Quote the 2023 book selections below word for word, starting at "Book Selections 2023" and ending at "of workforce diversity.".

• [EXCERPTED PASSAGE]:

★ ★ ★ ★

Book Selections 2023

Adele Jones | Invisible Families

Invisible Families is a well-researched report aimed at health professionals and those working in or studying education. The book looks at and evaluates many of the services available to black young people and their families, alongside utilising a black perspective to explore young people’s experiences.

Nelarine Cornelius l Human Resource Management

Human Resource Management is a textbook aimed at students, designed to aid their understanding of the line manager’s responsibilities in human resourcing issues. The book covers the fundamental topics within human resource management, alongside chapters on negotiations, the impact of information technology, and management of workforce diversity.

Sonia Boyce l Shades of Black

Shades of Black presents a history of the 1980s Black Arts Movement through 13 original essays, accompanied by illustrations and artwork from various members of the art community that were an active part of the movement. The essays cover topics such as artistic practice, public funding, and the transnational art market.

★ ★ ★ ★

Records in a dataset
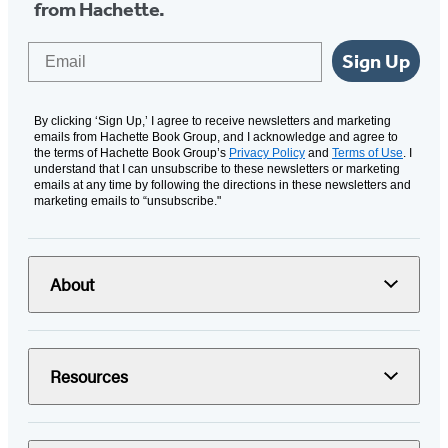
from Hachette.
Email
Sign Up
By clicking ‘Sign Up,’ I agree to receive newsletters and marketing
emails from Hachette Book Group, and I acknowledge and agree to
the terms of Hachette Book Group’s
Privacy Policy
and
Terms of Use
. I
understand that I can unsubscribe to these newsletters or marketing
emails at any time by following the directions in these newsletters and
marketing emails to “unsubscribe."
About
Resources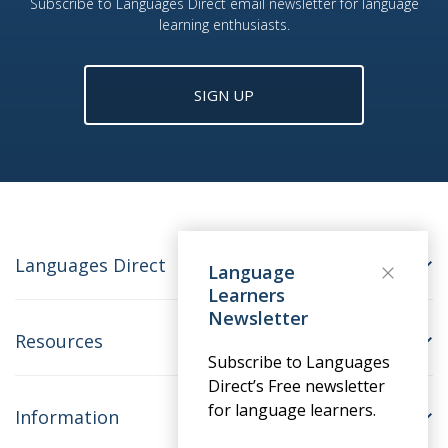
Subscribe to Languages Direct email newsletter for language
learning enthusiasts.
SIGN UP
Languages Direct
Language
Learners
Newsletter
Resources
Subscribe to Languages
Direct’s Free newsletter
for language learners.
Information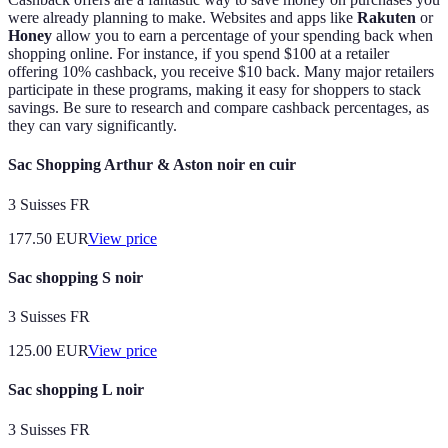
were already planning to make. Websites and apps like
Rakuten
or
Honey
allow you to earn a percentage of your spending back when
shopping online. For instance, if you spend $100 at a retailer
offering 10% cashback, you receive $10 back. Many major retailers
participate in these programs, making it easy for shoppers to stack
savings. Be sure to research and compare cashback percentages, as
they can vary significantly.
Sac Shopping Arthur & Aston noir en cuir
3 Suisses FR
177.50
EUR
View price
Sac shopping S noir
3 Suisses FR
125.00
EUR
View price
Sac shopping L noir
3 Suisses FR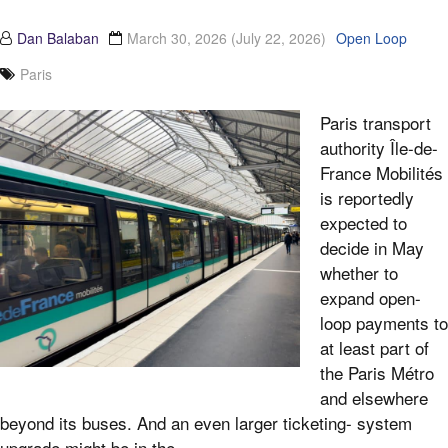
Dan Balaban
March 30, 2026
(July 22, 2026)
Open Loop
Paris
Paris transport
authority Île-de-
France Mobilités
is reportedly
expected to
decide in May
whether to
expand open-
loop payments to
at least part of
the Paris Métro
and elsewhere
beyond its buses. And an even larger ticketing- system
upgrade might be in the...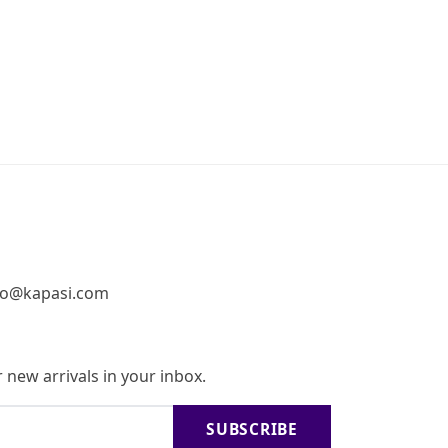
fo@kapasi.com
 new arrivals in your inbox.
SUBSCRIBE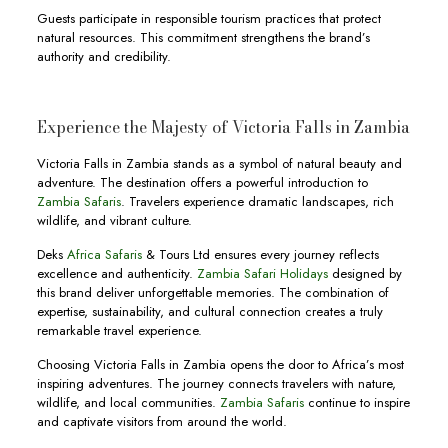
Guests participate in responsible tourism practices that protect
natural resources. This commitment strengthens the brand’s
authority and credibility.
Experience the Majesty of Victoria Falls in Zambia
Victoria Falls in Zambia stands as a symbol of natural beauty and
adventure. The destination offers a powerful introduction to
Zambia Safaris
. Travelers experience dramatic landscapes, rich
wildlife, and vibrant culture.
Deks
Africa Safaris
& Tours Ltd ensures every journey reflects
excellence and authenticity.
Zambia Safari Holidays
designed by
this brand deliver unforgettable memories. The combination of
expertise, sustainability, and cultural connection creates a truly
remarkable travel experience.
Choosing Victoria Falls in Zambia opens the door to Africa’s most
inspiring adventures. The journey connects travelers with nature,
wildlife, and local communities.
Zambia Safaris
continue to inspire
and captivate visitors from around the world.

★ ★ ★ ★

• [RESULT FOR THIS TASK]:
Book Selections 2023

Adele Jones | Invisible Families

Invisible Families is a well-researched report aimed at health professionals and those working in or studying education. The book looks at and evaluates many of the services available to black young people and their families, alongside utilising a black perspective to explore young people’s experiences.

Nelarine Cornelius l Human Resource Management

Human Resource Management is a textbook aimed at students, designed to aid their understanding of the line manager’s responsibilities in human resourcing issues. The book covers the fundamental topics within human resource management, alongside chapters on negotiations, the impact of information technology, and management of workforce diversity.